> **YOUR TASK**:
Give everything from the line containing "Inherited from: pulumi.ComponentResource.getProvider" down to the end of the records below as a Markdown table with the columns No. and Text. Number each non-blank line and skip blank lines.

┄┄┄┄┄┄

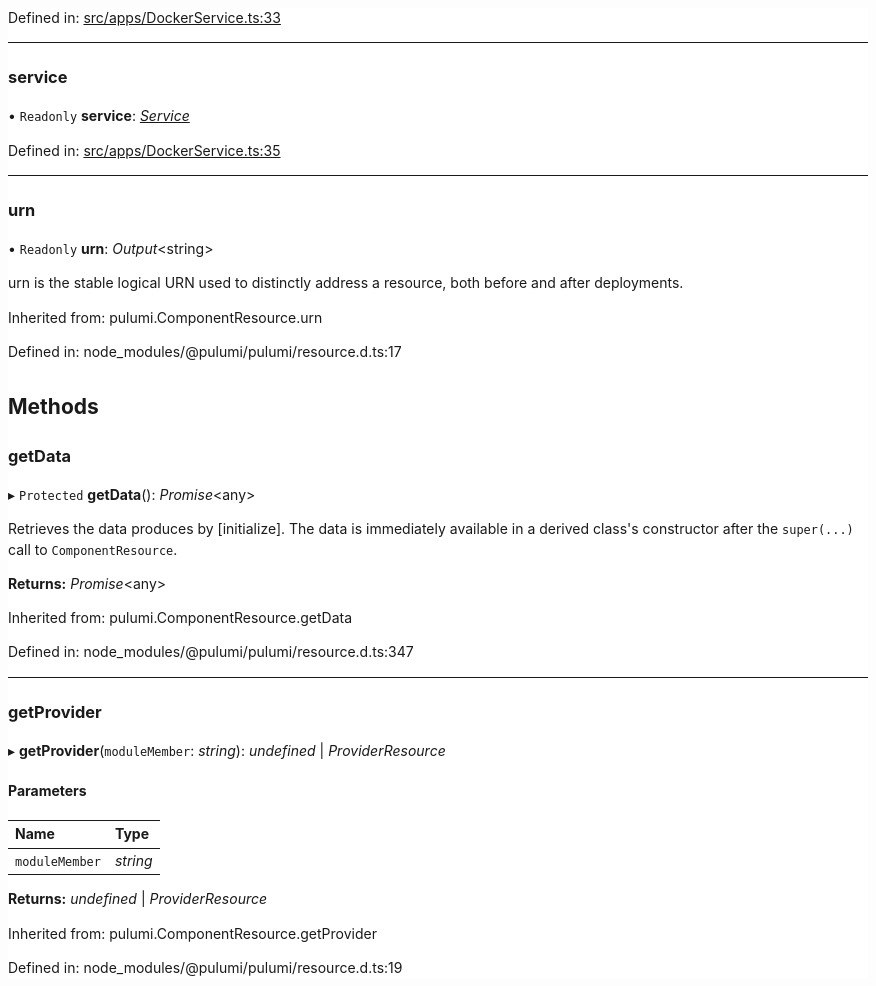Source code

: Defined in: [src/apps/DockerService.ts:33](https://github.com/tabetalt/pulumix/blob/7c7cd7b/src/apps/DockerService.ts#L33)

___

### service

• `Readonly` **service**: [*Service*](apps_service.service.md)

Defined in: [src/apps/DockerService.ts:35](https://github.com/tabetalt/pulumix/blob/7c7cd7b/src/apps/DockerService.ts#L35)

___

### urn

• `Readonly` **urn**: *Output*<string\>

urn is the stable logical URN used to distinctly address a resource, both before and after
deployments.

Inherited from: pulumi.ComponentResource.urn

Defined in: node_modules/@pulumi/pulumi/resource.d.ts:17

## Methods

### getData

▸ `Protected` **getData**(): *Promise*<any\>

Retrieves the data produces by [initialize].  The data is immediately available in a
derived class's constructor after the `super(...)` call to `ComponentResource`.

**Returns:** *Promise*<any\>

Inherited from: pulumi.ComponentResource.getData

Defined in: node_modules/@pulumi/pulumi/resource.d.ts:347

___

### getProvider

▸ **getProvider**(`moduleMember`: *string*): *undefined* \| *ProviderResource*

#### Parameters

| Name | Type |
| :------ | :------ |
| `moduleMember` | *string* |

**Returns:** *undefined* \| *ProviderResource*

Inherited from: pulumi.ComponentResource.getProvider

Defined in: node_modules/@pulumi/pulumi/resource.d.ts:19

┄┄┄┄┄┄

> **ANSWER AREA**:
| No. | Text |
|---|---|
| 1 | Inherited from: pulumi.ComponentResource.getProvider |
| 2 | Defined in: node_modules/@pulumi/pulumi/resource.d.ts:19 |